The point being that, when you say soemthing like “this religion killed those people” or “that nation killed those people” what you mean is “these people killed those people”.
So when you ask “Disputes between who?” the answer is “Disputes between people.”
The fiction being that these people represent others. Frontiers are just a way to divide influence zone of governments; none have any actual legitimacy.
Um, how would you define legitimacy in this context?
Culture is such an ethereal thing. It seems like there are three cultural scenarios: immigrants assimilate, cultures mix, and immigrant culture takes over. This is obviously a spectrum and not rigidly defined categories, but I wonder what the major factors are determining how cultures interact. You have to assume the population proportion is a main contributor. I assume language must be also.
If you make completely porous borders does that encourage new cultures to grow through mixing, or does it allow a single culture to dominate?

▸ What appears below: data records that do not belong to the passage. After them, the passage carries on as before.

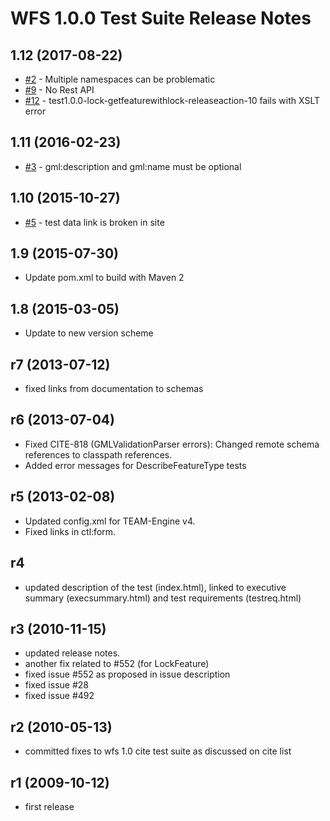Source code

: WFS 1.0.0 Test Suite Release Notes
==================================

1.12 (2017-08-22)
------------------
- [#2](https://github.com/opengeospatial/ets-wfs10/issues/2) - Multiple namespaces can be problematic
- [#9](https://github.com/opengeospatial/ets-wfs10/issues/9) - No Rest API
- [#12](https://github.com/opengeospatial/ets-wfs10/issues/12) - test1.0.0-lock-getfeaturewithlock-releaseaction-10 fails with XSLT error

1.11 (2016-02-23)
------------------
- [#3](https://github.com/opengeospatial/ets-wfs10/issues/3) - gml:description and gml:name must be optional 

1.10 (2015-10-27)
-------------------
- [#5](https://github.com/opengeospatial/ets-wfs10/issues/5) - test data link is broken in site 

1.9 (2015-07-30)
----------------
- Update pom.xml to build with Maven 2

1.8 (2015-03-05)
------------------
- Update to new version scheme

r7 (2013-07-12)
---------------
- fixed links from documentation to schemas


r6 (2013-07-04)
---------------
- Fixed CITE-818 (GMLValidationParser errors): Changed remote schema references to classpath references.
- Added error messages for DescribeFeatureType tests


r5 (2013-02-08)
---------------
- Updated config.xml for TEAM-Engine v4.
- Fixed links in ctl:form.

r4
----------------------------------
- updated description of the test (index.html), linked to executive summary (execsummary.html) and test requirements (testreq.html)

r3 (2010-11-15)
---------------------
- updated release notes.
- another fix related to #552 (for LockFeature)
- fixed issue #552 as proposed in issue description
- fixed issue #28
- fixed issue #492

r2 (2010-05-13)
-------------------
- committed fixes to wfs 1.0 cite test suite as discussed on cite list

r1 (2009-10-12)
----------------------
- first release

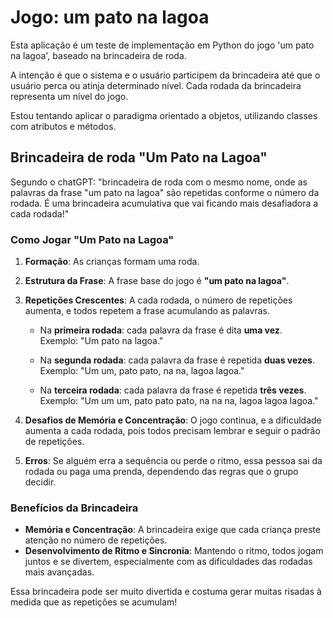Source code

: # Jogo: um pato na lagoa
 Esta aplicação é um teste de implementação em Python do jogo 'um pato na lagoa', baseado na brincadeira de roda.

 A intenção é que o sistema e o usuário participem da brincadeira até que o usuário perca ou atinja determinado nível. Cada rodada da brincadeira representa um nível do jogo.

 Estou tentando aplicar o paradigma orientado a objetos, utilizando classes com atributos e métodos.

## Brincadeira de roda "Um Pato na Lagoa"
Segundo o chatGPT:
"brincadeira de roda com o mesmo nome, onde as palavras da frase "um pato na lagoa" são repetidas conforme o número da rodada. É uma brincadeira acumulativa que vai ficando mais desafiadora a cada rodada!"

### Como Jogar "Um Pato na Lagoa"

1. **Formação**: As crianças formam uma roda.

2. **Estrutura da Frase**: A frase base do jogo é **"um pato na lagoa"**.

3. **Repetições Crescentes**: A cada rodada, o número de repetições aumenta, e todos repetem a frase acumulando as palavras.

   - Na **primeira rodada**: cada palavra da frase é dita **uma vez**.  
     Exemplo: "Um pato na lagoa."

   - Na **segunda rodada**: cada palavra da frase é repetida **duas vezes**.  
     Exemplo: "Um um, pato pato, na na, lagoa lagoa."

   - Na **terceira rodada**: cada palavra da frase é repetida **três vezes**.  
     Exemplo: "Um um um, pato pato pato, na na na, lagoa lagoa lagoa."

4. **Desafios de Memória e Concentração**: O jogo continua, e a dificuldade aumenta a cada rodada, pois todos precisam lembrar e seguir o padrão de repetições.

5. **Erros**: Se alguém erra a sequência ou perde o ritmo, essa pessoa sai da rodada ou paga uma prenda, dependendo das regras que o grupo decidir.

### Benefícios da Brincadeira

- **Memória e Concentração**: A brincadeira exige que cada criança preste atenção no número de repetições.
- **Desenvolvimento de Ritmo e Sincronia**: Mantendo o ritmo, todos jogam juntos e se divertem, especialmente com as dificuldades das rodadas mais avançadas.

Essa brincadeira pode ser muito divertida e costuma gerar muitas risadas à medida que as repetições se acumulam!
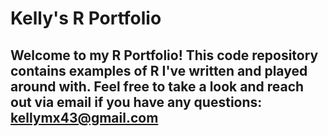 # Kelly's R Portfolio

## Welcome to my R Portfolio! This code repository contains examples of R I've written and played around with. Feel free to take a look and reach out via email if you have any questions: kellymx43@gmail.com
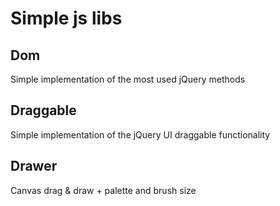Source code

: # Simple js libs

## Dom
Simple implementation of the most used jQuery methods

## Draggable
Simple implementation of the jQuery UI draggable functionality

## Drawer
Canvas drag & draw + palette and brush size
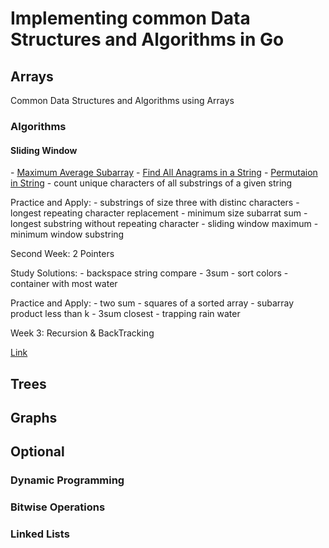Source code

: # Implementing common Data Structures and Algorithms in Go

## Arrays

Common Data Structures and Algorithms using Arrays

### Algorithms

#### Sliding Window

\- [Maximum Average Subarray](https://leetcode.com/problems/maximum-average-subarray-i/description/)
\- [Find All Anagrams in a String](https://leetcode.com/problems/find-all-anagrams-in-a-string/description/)
\- [Permutaion in String](https://leetcode.com/problems/permutation-in-string/description/?envType=list&eId=xlep8di5)
\- count unique characters of all substrings of a given string

Practice and Apply:
\- substrings of size three with distinc characters
\- longest repeating character replacement
\- minimum size subarrat sum
\- longest substring without repeating character
\- sliding window maximum
\- minimum window substring

Second Week: 2 Pointers

Study Solutions:
\- backspace string compare
\- 3sum
\- sort colors
\- container with most water

Practice and Apply:
\- two sum
\- squares of a sorted array
\- subarray product less than k
\- 3sum closest
\- trapping rain water

Week 3: Recursion & BackTracking

[Link](https://ubiquitous-dragonfly-2fd.notion.site/12-Week-Leetcode-Preparation-Guide-e8e0b24383f54b0fb52832ef99b42c34)

## Trees

## Graphs

## Optional

### Dynamic Programming

### Bitwise Operations

### Linked Lists
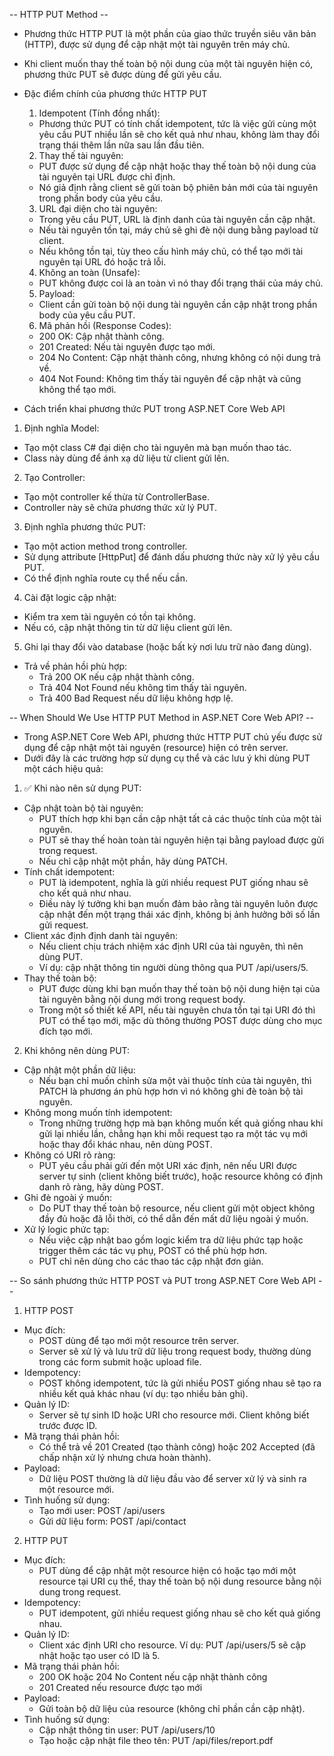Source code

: -- HTTP PUT Method --
- Phương thức HTTP PUT là một phần của giao thức truyền siêu văn bản (HTTP), được sử dụng để cập nhật một tài nguyên trên máy chủ. 
- Khi client muốn thay thế toàn bộ nội dung của một tài nguyên hiện có, phương thức PUT sẽ được dùng để gửi yêu cầu.

- Đặc điểm chính của phương thức HTTP PUT
  1. Idempotent (Tính đồng nhất): 
    - Phương thức PUT có tính chất idempotent, tức là việc gửi cùng một yêu cầu PUT nhiều lần sẽ cho kết quả như nhau, không làm thay đổi trạng thái thêm lần nữa sau lần đầu tiên.
  2. Thay thế tài nguyên:
    - PUT được sử dụng để cập nhật hoặc thay thế toàn bộ nội dung của tài nguyên tại URL được chỉ định. 
    - Nó giả định rằng client sẽ gửi toàn bộ phiên bản mới của tài nguyên trong phần body của yêu cầu.
  3. URL đại diện cho tài nguyên:
    - Trong yêu cầu PUT, URL là định danh của tài nguyên cần cập nhật. 
    - Nếu tài nguyên tồn tại, máy chủ sẽ ghi đè nội dung bằng payload từ client. 
    - Nếu không tồn tại, tùy theo cấu hình máy chủ, có thể tạo mới tài nguyên tại URL đó hoặc trả lỗi.
  4. Không an toàn (Unsafe): 
    - PUT không được coi là an toàn vì nó thay đổi trạng thái của máy chủ.
  5. Payload:
    - Client cần gửi toàn bộ nội dung tài nguyên cần cập nhật trong phần body của yêu cầu PUT.
  6. Mã phản hồi (Response Codes):
    - 200 OK: Cập nhật thành công.
    - 201 Created: Nếu tài nguyên được tạo mới.
    - 204 No Content: Cập nhật thành công, nhưng không có nội dung trả về.
    - 404 Not Found: Không tìm thấy tài nguyên để cập nhật và cũng không thể tạo mới.

- Cách triển khai phương thức PUT trong ASP.NET Core Web API
1. Định nghĩa Model: 
  - Tạo một class C# đại diện cho tài nguyên mà bạn muốn thao tác.
  - Class này dùng để ánh xạ dữ liệu từ client gửi lên.
2. Tạo Controller: 
  - Tạo một controller kế thừa từ ControllerBase. 
  - Controller này sẽ chứa phương thức xử lý PUT.
3. Định nghĩa phương thức PUT:
  - Tạo một action method trong controller.
  - Sử dụng attribute [HttpPut] để đánh dấu phương thức này xử lý yêu cầu PUT.
  - Có thể định nghĩa route cụ thể nếu cần.
4. Cài đặt logic cập nhật:
  - Kiểm tra xem tài nguyên có tồn tại không.
  - Nếu có, cập nhật thông tin từ dữ liệu client gửi lên.
5. Ghi lại thay đổi vào database (hoặc bất kỳ nơi lưu trữ nào đang dùng).
  - Trả về phản hồi phù hợp:
    - Trả 200 OK nếu cập nhật thành công.
    - Trả 404 Not Found nếu không tìm thấy tài nguyên.
    - Trả 400 Bad Request nếu dữ liệu không hợp lệ.

-- When Should We Use HTTP PUT Method in ASP.NET Core Web API? --
- Trong ASP.NET Core Web API, phương thức HTTP PUT chủ yếu được sử dụng để cập nhật một tài nguyên (resource) hiện có trên server.
-  Dưới đây là các trường hợp sử dụng cụ thể và các lưu ý khi dùng PUT một cách hiệu quả:
1. ✅ Khi nào nên sử dụng PUT:
  - Cập nhật toàn bộ tài nguyên:
    - PUT thích hợp khi bạn cần cập nhật tất cả các thuộc tính của một tài nguyên. 
    - PUT sẽ thay thế hoàn toàn tài nguyên hiện tại bằng payload được gửi trong request. 
    - Nếu chỉ cập nhật một phần, hãy dùng PATCH.
  - Tính chất idempotent:
    - PUT là idempotent, nghĩa là gửi nhiều request PUT giống nhau sẽ cho kết quả như nhau. 
    - Điều này lý tưởng khi bạn muốn đảm bảo rằng tài nguyên luôn được cập nhật đến một trạng thái xác định, không bị ảnh hưởng bởi số lần gửi request.
  - Client xác định định danh tài nguyên:
    - Nếu client chịu trách nhiệm xác định URI của tài nguyên, thì nên dùng PUT. 
    - Ví dụ: cập nhật thông tin người dùng thông qua PUT /api/users/5.
  - Thay thế toàn bộ:
    - PUT được dùng khi bạn muốn thay thế toàn bộ nội dung hiện tại của tài nguyên bằng nội dung mới trong request body. 
    - Trong một số thiết kế API, nếu tài nguyên chưa tồn tại tại URI đó thì PUT có thể tạo mới, mặc dù thông thường POST được dùng cho mục đích tạo mới.

2. Khi không nên dùng PUT:
  - Cập nhật một phần dữ liệu:
    - Nếu bạn chỉ muốn chỉnh sửa một vài thuộc tính của tài nguyên, thì PATCH là phương án phù hợp hơn vì nó không ghi đè toàn bộ tài nguyên.
  - Không mong muốn tính idempotent:
    - Trong những trường hợp mà bạn không muốn kết quả giống nhau khi gửi lại nhiều lần, chẳng hạn khi mỗi request tạo ra một tác vụ mới hoặc thay đổi khác nhau, nên dùng POST.
  - Không có URI rõ ràng:
    - PUT yêu cầu phải gửi đến một URI xác định, nên nếu URI được server tự sinh (client không biết trước), hoặc resource không có định danh rõ ràng, hãy dùng POST.
  - Ghi đè ngoài ý muốn:
    - Do PUT thay thế toàn bộ resource, nếu client gửi một object không đầy đủ hoặc đã lỗi thời, có thể dẫn đến mất dữ liệu ngoài ý muốn.
  - Xử lý logic phức tạp:
    - Nếu việc cập nhật bao gồm logic kiểm tra dữ liệu phức tạp hoặc trigger thêm các tác vụ phụ, POST có thể phù hợp hơn. 
    - PUT chỉ nên dùng cho các thao tác cập nhật đơn giản.

-- So sánh phương thức HTTP POST và PUT trong ASP.NET Core Web API --
1. HTTP POST
- Mục đích:
  - POST dùng để tạo mới một resource trên server. 
  - Server sẽ xử lý và lưu trữ dữ liệu trong request body, thường dùng trong các form submit hoặc upload file.
- Idempotency:
  - POST không idempotent, tức là gửi nhiều POST giống nhau sẽ tạo ra nhiều kết quả khác nhau (ví dụ: tạo nhiều bản ghi).
- Quản lý ID:
  - Server sẽ tự sinh ID hoặc URI cho resource mới. Client không biết trước được ID.
- Mã trạng thái phản hồi:
  - Có thể trả về 201 Created (tạo thành công) hoặc 202 Accepted (đã chấp nhận xử lý nhưng chưa hoàn thành).
- Payload:
  - Dữ liệu POST thường là dữ liệu đầu vào để server xử lý và sinh ra một resource mới.
- Tình huống sử dụng:
  - Tạo mới user: POST /api/users
  - Gửi dữ liệu form: POST /api/contact
2. HTTP PUT
- Mục đích:
  - PUT dùng để cập nhật một resource hiện có hoặc tạo mới một resource tại URI cụ thể, thay thế toàn bộ nội dung resource bằng nội dung trong request.
- Idempotency:
  - PUT idempotent, gửi nhiều request giống nhau sẽ cho kết quả giống nhau.
- Quản lý ID:
  - Client xác định URI cho resource. Ví dụ: PUT /api/users/5 sẽ cập nhật hoặc tạo user có ID là 5.
- Mã trạng thái phản hồi:
  - 200 OK hoặc 204 No Content nếu cập nhật thành công
  - 201 Created nếu resource được tạo mới
- Payload:
  - Gửi toàn bộ dữ liệu của resource (không chỉ phần cần cập nhật).
- Tình huống sử dụng:
  - Cập nhật thông tin user: PUT /api/users/10
  - Tạo hoặc cập nhật file theo tên: PUT /api/files/report.pdf
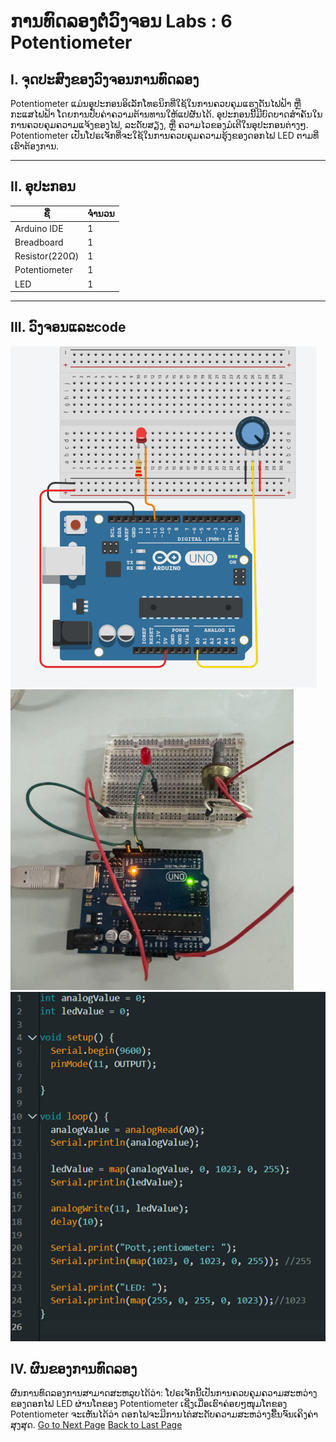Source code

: 
# ການທົດລອງຕໍ່ວົງຈອນ Labs  : 6 Potentiometer

## I. ຈຸດປະສົງຂອງວົງຈອນການທົດລອງ
Potentiometer ແມ່ນອຸປະກອນອິເລັກໂທຣນິກທີ່ໃຊ້ໃນການຄວບຄຸມແຮງດັນໄຟຟ້າ ຫຼື ກະແສໄຟຟ້າ ໂດຍການປັບຄ່າຄວາມຕ້ານທານໃຫ້ແປຜັນໄດ້. ອຸປະກອນນີ້ມີບົດບາດສຳຄັນໃນການຄວບຄຸມຄວາມແຈ້ງຂອງໄຟ, ລະດັບສຽງ, ຫຼື ຄວາມໄວຂອງມໍເຕີໃນອຸປະກອນຕ່າງໆ.
Potentiometer ເປັນໂປຣເຈັກທີ່ຈະໃຊ້ໃນການຄວບຄຸມຄວາມຮຸ້ງຂອງດອກໄຟ LED ຕາມທີ່ເຮົາຕ້ອງການ.



___

## II. ອຸປະກອນ

| ຊື່            | ຈຳນວນ |
|---------------|--------|
| Arduino IDE  | 1      |
| Breadboard   | 1      |
| Resistor(220Ω)  | 1     |
| Potentiometer        | 1      |
| LED         | 1      |




___

## III.	ວົງຈອນແລະcode
![](../image/52.png) 
![](../image/53.png) 
![](../image/54.png) 
## IV.	ຜົນຂອງການທົດລອງ
ຜົນການທົດລອງການສາມາດສະຫລຸບໄດ້ວ່າ: ໂປຣເຈັກນີ້ເປັນການຄວບຄຸມຄວາມສະຫວ່າງຂອງດອກໄຟ LED ຜ່ານໂຕຂອງ Potentiometer ເຊີ່ງເມື່ອເຮົາຄ່ອຍໆໜຸມໂຕຂອງ Potentiometer ຈະເຫັນໄດ້ວ່າ ດອກໄຟຈະມີການໄຕ່ສະດັບຄວາມສະຫວ່າງຂື້ນຈົນເຄິງຄ່າສຸງສຸດ.
[Go to Next Page](lab7.md)
[Back to Last Page](lab5.md)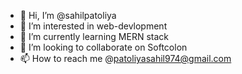 - 👋 Hi, I’m @sahilpatoliya
- 👀 I’m interested in web-devlopment
- 🌱 I’m currently learning MERN stack
- 💞️ I’m looking to collaborate on Softcolon 
- 📫 How to reach me @patoliyasahil974@gmail.com
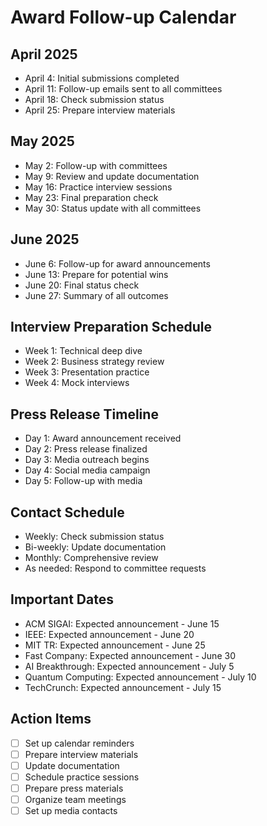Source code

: # Award Follow-up Calendar

## April 2025
- April 4: Initial submissions completed
- April 11: Follow-up emails sent to all committees
- April 18: Check submission status
- April 25: Prepare interview materials

## May 2025
- May 2: Follow-up with committees
- May 9: Review and update documentation
- May 16: Practice interview sessions
- May 23: Final preparation check
- May 30: Status update with all committees

## June 2025
- June 6: Follow-up for award announcements
- June 13: Prepare for potential wins
- June 20: Final status check
- June 27: Summary of all outcomes

## Interview Preparation Schedule
- Week 1: Technical deep dive
- Week 2: Business strategy review
- Week 3: Presentation practice
- Week 4: Mock interviews

## Press Release Timeline
- Day 1: Award announcement received
- Day 2: Press release finalized
- Day 3: Media outreach begins
- Day 4: Social media campaign
- Day 5: Follow-up with media

## Contact Schedule
- Weekly: Check submission status
- Bi-weekly: Update documentation
- Monthly: Comprehensive review
- As needed: Respond to committee requests

## Important Dates
- ACM SIGAI: Expected announcement - June 15
- IEEE: Expected announcement - June 20
- MIT TR: Expected announcement - June 25
- Fast Company: Expected announcement - June 30
- AI Breakthrough: Expected announcement - July 5
- Quantum Computing: Expected announcement - July 10
- TechCrunch: Expected announcement - July 15

## Action Items
- [ ] Set up calendar reminders
- [ ] Prepare interview materials
- [ ] Update documentation
- [ ] Schedule practice sessions
- [ ] Prepare press materials
- [ ] Organize team meetings
- [ ] Set up media contacts
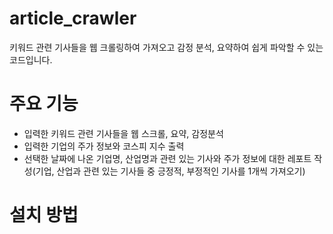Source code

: # article_crawler
키워드 관련 기사들을 웹 크롤링하여 가져오고 감정 분석, 요약하여 쉽게 파악할 수 있는 코드입니다.

# 주요 기능
* 입력한 키워드 관련 기사들을 웹 스크롤, 요약, 감정분석
* 입력한 기업의 주가 정보와 코스피 지수 출력
* 선택한 날짜에 나온 기업명, 산업명과 관련 있는 기사와 주가 정보에 대한 레포트 작성(기업, 산업과 관련 있는 기사들 중 긍정적, 부정적인 기사를 1개씩 가져오기)

# 설치 방법

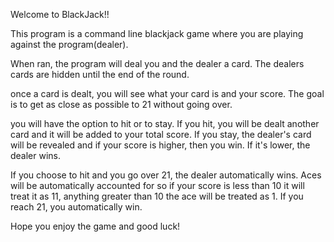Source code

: Welcome to BlackJack!!

This program is a command line blackjack game where you are playing against the program(dealer).

When ran, the program will deal you and the dealer a card. The dealers cards are hidden until the end of the round.

once a card is dealt, you will see what your card is and your score. The goal is to get as close as possible to 21 without going over.

you will have the option to hit or to stay. If you hit, you will be dealt another card and it will be added to your total score. 
If you stay, the dealer's card will be revealed and if your score is higher, then you win. If it's lower, the dealer wins. 

If you choose to hit and you go over 21, the dealer automatically wins. Aces will be automatically accounted for so if your score is less 
than 10 it will treat it as 11, anything greater than 10 the ace will be treated as 1. If you reach 21, you automatically win.

Hope you enjoy the game and good luck!
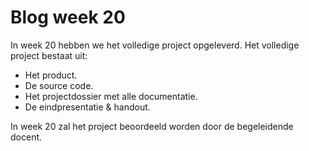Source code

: # Blog week 20 #

In week 20 hebben we het volledige project opgeleverd. Het volledige project bestaat uit:
<ul>
<li>Het product.</li>
<li>De source code.</li>
<li>Het projectdossier met alle documentatie.</li>
<li>De eindpresentatie & handout.</li>
</ul>

In week 20 zal het project beoordeeld worden door de begeleidende docent.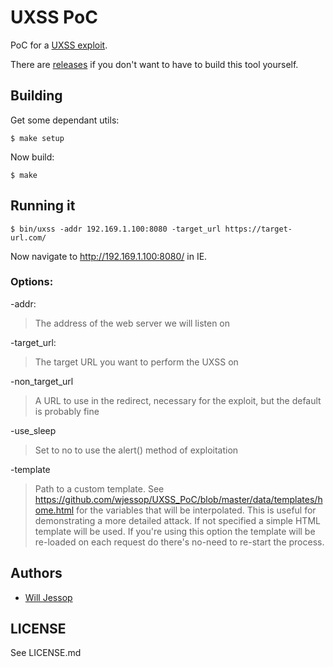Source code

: # UXSS PoC

PoC for a [UXSS exploit](https://blog.innerht.ml/ie-uxss/).

There are [releases](https://github.com/wjessop/UXSS_PoC/releases) if you don't want to have to build this tool yourself.

## Building

Get some dependant utils:

    $ make setup

Now build:

    $ make

## Running it

    $ bin/uxss -addr 192.169.1.100:8080 -target_url https://target-url.com/

Now navigate to http://192.169.1.100:8080/ in IE.

### Options:

-addr:
> The address of the web server we will listen on

-target_url:
> The target URL you want to perform the UXSS on

-non_target_url
> A URL to use in the redirect, necessary for the exploit, but the default is probably fine

-use_sleep
> Set to no to use the alert() method of exploitation

-template
> Path to a custom template. See https://github.com/wjessop/UXSS_PoC/blob/master/data/templates/home.html for the variables that will be interpolated. This is useful for demonstrating a more detailed attack. If not specified a simple HTML template will be used. If you're using this option the template will be re-loaded on each request do there's no-need to re-start the process.

## Authors

* [Will Jessop](mailto:will@willj.net)

## LICENSE

See LICENSE.md
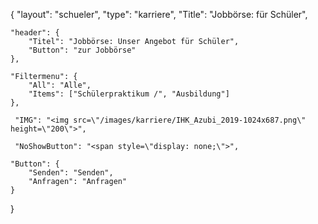 {
	"layout": "schueler",
    "type": "karriere",
    "Title": "Jobbörse: für Schüler",

    "header": {
        "Titel": "Jobbörse: Unser Angebot für Schüler",
        "Button": "zur Jobbörse"
    },

    "Filtermenu": {
        "All": "Alle",
        "Items": ["Schülerpraktikum /", "Ausbildung"]
    },

     "IMG": "<img src=\"/images/karriere/IHK_Azubi_2019-1024x687.png\" height=\"200\">",

     "NoShowButton": "<span style=\"display: none;\">",

    "Button": {
        "Senden": "Senden",
        "Anfragen": "Anfragen"
    }

}
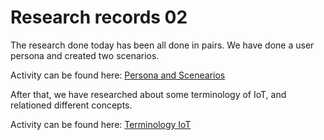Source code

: # Research records 02

The research done today has been all done in pairs. We have done a user persona and created two scenarios.

Activity can be found here: [Persona and Scenearios](/Teamfolder/Group1/exercises/exercise02/Stories_Scenario/README.md)

After that, we have researched about some terminology of IoT, and relationed different concepts.

Activity can be found here: [Terminology IoT](/Teamfolder/Group1/exercises/exercise02/Terminology_IoT/README.md)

Just some musings barely related to the topic.
It would allow new cultures to emerge, same as happen now, although maybe faster because of the mixing of ideas. Culture is never static and any attempts by borders to keep it so will always fail.
All three have historical examples. Almost too many times to count groups that invaded China assimilated to the Han culture. When’s the slavs moved into the baltics their culture remained mostly unaffected. Then there are all the fun cultural mixing examples that provide definitely the best cuisines and music in my opinion. The Americas are ripe with them.
I don’t think you can definitely say mixing would be the dominant outcome, but it’s the one I would hope for.
Imagine ten million people pouring into Canada. We have enough of a housing crisis
I think we’ll eventually get to that stage - where everything is one big EU-like superstate. It would, of course, require that we don’t annihilate ourselves before then, but it seems to be the general trend at least. I doubt we’d ever get rid of borders entirely, though. Human beings are the same the world over, and should be treated as such, but the world itself is not the same everywhere. Life brings different challenges depending on where you find yourself. So there will always be a greener side of the fence for the vast majority of the population. That ‘temperature difference’ will always bring a certain conflict, and that conflict will always bring a certain siege mentality for those who are on the aforementioned greener side of the fence.
On the bright side, as climate change devastates the planet, we’ll all be living on the same 100-square-mile patch of land eventually, so this debate will be moot.
This is impossible without also abolishing the concept of land ownership. Which I’m all for, but that ship sailed like 10 000 years ago.
I think this is the core problem, but you could allow freedom of movement without completely eliminating real estate.
On land you don’t own, you could be restricted to “leave only footprints, take only memories” and we could still mostly eliminate administrative borders.
Maybe not the best links, but here’s something:
https://www.visitfinland.com/en/articles/finnish-everyman-rights-the-right-to-roam/
https://finland.fi/life-society/how-every-persons-right-in-finland-evolved-over-more-than-a-century/
I’d love a free roaming world. Those that want to roam into a different area better know the local rules and cultures.